There's also a book of 8 lace, turtleback patterns on Annie's, just search for turtleback. 
If you crochet, Lion Brand has a great turtleback pattern and there are a pair of crocheted "summer" turtleback jackets on Annie's Attic.


----------



## MaryE. (Feb 16, 2011)

Free turtleback sweater pattern link corrected and copy of original pattern: 
The forum software will NOT allow this link to be posted correctly because it is two links strung together and they are too long to be shown on one line as far as the forum software is concerned. I'm posting the link on two lines that you need to get back into one line for it to work. If you are interested and need help, PM me.
I'm also posting a download of the original pattern. It is a copyright no, no, but it was a free pattern posted by Creative Corner, a site that is no longer active. Iponsford posted a scan of her pattern but the original has such a nice a photo, that it's much easier to see how the pattern should look. I included some of the comments made by Iponsford about the pattern, good info if/when you make the pattern.
This is the information about the Creatice Corner site where the pattern was originally posted: 
Conventional Mailing Address: Creative Corner, 332 Fifth Street, West Des Moines, Iowa 50265-4623. Telephone: In-State Local (IA): (515) 255-7262. Toll free: 1-800-277-8427. FAX: 515-255-1762. [email protected]
To give credit where it's due, the link to the original copy of the pattern was found by RHRandle and posted to the forum here: http://www.knittingparadise.com/t-41031-6.html
I have an active copy of the link to the original on the download. If you would like to go to the site yourself, click on it in the download and you'll be taken directly to the site. You can also copy it from the download and paste it in your browser.


----------



## Lovemygreys (Apr 4, 2011)

MaryE. said:


> Turtleback Sweaters: There is a fancier version of this shrug called a turtleback sweater and there is one posted here by a forum member, Iponsford: http://www.knittingparadise.com/t-41031-1.html
> This is the free Turtleback pattern that Iponsford used for her sweater: It looks like 2 links strung together, and may well be, but it will work just as it's written if you copy the whole thing and paste it into your browser. For some reason, the forum picks up this address incorrectly and makes only parts of it active. You need to copy from the 1st "http://" to the 2nd "html" then paste it into your browser. The link is the entire next "paragraph.
> 
> A friend of mine just finished the ribbed one and it came out stunning. It has more ruffled edge than the picture shows. I am planning on doing the lacier one."
> ...


----------



## Lovemygreys (Apr 4, 2011)

My message did not come out the way I wanted it to. Anyway the ribbed one my friend did was beautiful. I bought my pattern through Annies Attic. I know there is a book out that has them too. I liked these better.


----------



## MaryE. (Feb 16, 2011)

Lovemygreys said:


> My message did not come out the way I wanted it to. Anyway the ribbed one my friend did was beautiful. I bought my pattern through Annies Attic. I know there is a book out that has them too. I liked these better.
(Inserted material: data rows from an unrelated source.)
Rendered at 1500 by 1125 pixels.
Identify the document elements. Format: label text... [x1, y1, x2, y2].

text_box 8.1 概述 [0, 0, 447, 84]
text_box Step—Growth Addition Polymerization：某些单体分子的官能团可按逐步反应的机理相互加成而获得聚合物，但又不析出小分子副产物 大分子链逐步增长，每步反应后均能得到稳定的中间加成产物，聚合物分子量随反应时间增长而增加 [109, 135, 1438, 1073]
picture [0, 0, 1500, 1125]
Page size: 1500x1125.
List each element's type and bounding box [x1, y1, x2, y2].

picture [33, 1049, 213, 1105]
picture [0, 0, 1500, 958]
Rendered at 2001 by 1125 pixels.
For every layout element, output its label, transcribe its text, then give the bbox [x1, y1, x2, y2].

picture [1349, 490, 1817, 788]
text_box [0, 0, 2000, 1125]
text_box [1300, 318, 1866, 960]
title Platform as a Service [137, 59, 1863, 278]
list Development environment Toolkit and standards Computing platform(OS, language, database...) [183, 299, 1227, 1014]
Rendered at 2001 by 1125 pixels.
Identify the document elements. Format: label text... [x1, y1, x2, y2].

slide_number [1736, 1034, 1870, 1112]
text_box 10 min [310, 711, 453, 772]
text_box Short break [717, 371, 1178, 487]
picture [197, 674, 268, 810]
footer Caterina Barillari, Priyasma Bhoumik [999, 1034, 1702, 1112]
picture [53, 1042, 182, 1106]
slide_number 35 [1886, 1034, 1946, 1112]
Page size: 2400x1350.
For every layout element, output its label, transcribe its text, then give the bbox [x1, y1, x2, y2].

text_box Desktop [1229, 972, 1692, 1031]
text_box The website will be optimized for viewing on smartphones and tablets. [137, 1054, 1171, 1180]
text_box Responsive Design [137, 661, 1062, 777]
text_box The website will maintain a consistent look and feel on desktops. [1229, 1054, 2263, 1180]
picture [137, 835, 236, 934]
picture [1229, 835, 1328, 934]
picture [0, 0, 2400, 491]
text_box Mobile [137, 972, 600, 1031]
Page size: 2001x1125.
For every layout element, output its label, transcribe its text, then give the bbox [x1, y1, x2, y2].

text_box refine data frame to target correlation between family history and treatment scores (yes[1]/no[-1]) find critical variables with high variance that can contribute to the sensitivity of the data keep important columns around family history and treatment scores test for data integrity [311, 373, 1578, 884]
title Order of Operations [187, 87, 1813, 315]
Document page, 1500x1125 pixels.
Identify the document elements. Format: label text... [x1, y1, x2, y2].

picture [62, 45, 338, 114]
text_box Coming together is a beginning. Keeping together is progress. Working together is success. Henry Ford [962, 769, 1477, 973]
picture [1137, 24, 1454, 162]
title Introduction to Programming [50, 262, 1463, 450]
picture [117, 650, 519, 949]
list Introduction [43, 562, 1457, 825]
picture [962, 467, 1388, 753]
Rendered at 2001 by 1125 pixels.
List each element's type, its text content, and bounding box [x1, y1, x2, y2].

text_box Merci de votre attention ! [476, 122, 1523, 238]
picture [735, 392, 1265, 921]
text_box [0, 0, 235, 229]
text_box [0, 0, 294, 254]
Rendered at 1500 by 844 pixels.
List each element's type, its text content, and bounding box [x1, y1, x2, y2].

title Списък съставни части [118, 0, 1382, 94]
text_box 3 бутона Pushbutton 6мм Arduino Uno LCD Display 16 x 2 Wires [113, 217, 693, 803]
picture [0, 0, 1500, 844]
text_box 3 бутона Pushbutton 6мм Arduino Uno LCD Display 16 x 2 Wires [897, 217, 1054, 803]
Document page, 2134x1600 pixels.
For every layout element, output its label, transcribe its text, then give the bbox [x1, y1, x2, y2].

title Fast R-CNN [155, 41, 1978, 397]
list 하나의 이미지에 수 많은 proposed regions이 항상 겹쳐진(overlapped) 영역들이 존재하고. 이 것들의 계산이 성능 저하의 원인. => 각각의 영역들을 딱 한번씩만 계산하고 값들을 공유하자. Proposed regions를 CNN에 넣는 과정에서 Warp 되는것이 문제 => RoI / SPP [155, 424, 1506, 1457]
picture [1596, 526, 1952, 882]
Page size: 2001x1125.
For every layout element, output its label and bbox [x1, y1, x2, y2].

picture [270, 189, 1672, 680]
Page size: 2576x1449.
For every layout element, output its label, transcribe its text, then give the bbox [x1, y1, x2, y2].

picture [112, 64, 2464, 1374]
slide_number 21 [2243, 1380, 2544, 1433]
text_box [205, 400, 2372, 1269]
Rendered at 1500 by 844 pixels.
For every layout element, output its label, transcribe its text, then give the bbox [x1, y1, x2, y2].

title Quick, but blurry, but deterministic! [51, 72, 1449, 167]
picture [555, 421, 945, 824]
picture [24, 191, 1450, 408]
Here's the Annie's Attic link that I posted about 4 messages up from this one, the one with the pictures: http://www.anniesattic.com/detail.html?prod_id=74662
While you are on Annie's Attic web site, if you type the term turtleback into the search box, the book will come up in the search. It's realatively inexpensive. 
If you like circular-types of jackets/sweaters, please check the links I posted for them in the links section of the forum. There are quite a few of them: http://www.knittingparadise.com/t-41830-1.html
In that links post, I give the Amazon link for a fantastic book with a lot circle jacket patterns. It isn't inexpensive but it has a lot of patterns, some with very different looks. You can see most of them on Ravelry. Type in a search for circle jackets. If you want only knitting patterns, be sure to select knitting before you search.
I just found another pattern like the turtlebacks. It's a free pattern from Crystal Palace. Unlike most of the turtlebacks, it's sleeveless. Best of all, it shows it in various stages of completion so you can see how it's constructed. http://www.straw.com/cpy/patterns/baby-child/CotTwirl-balletshrug.html


----------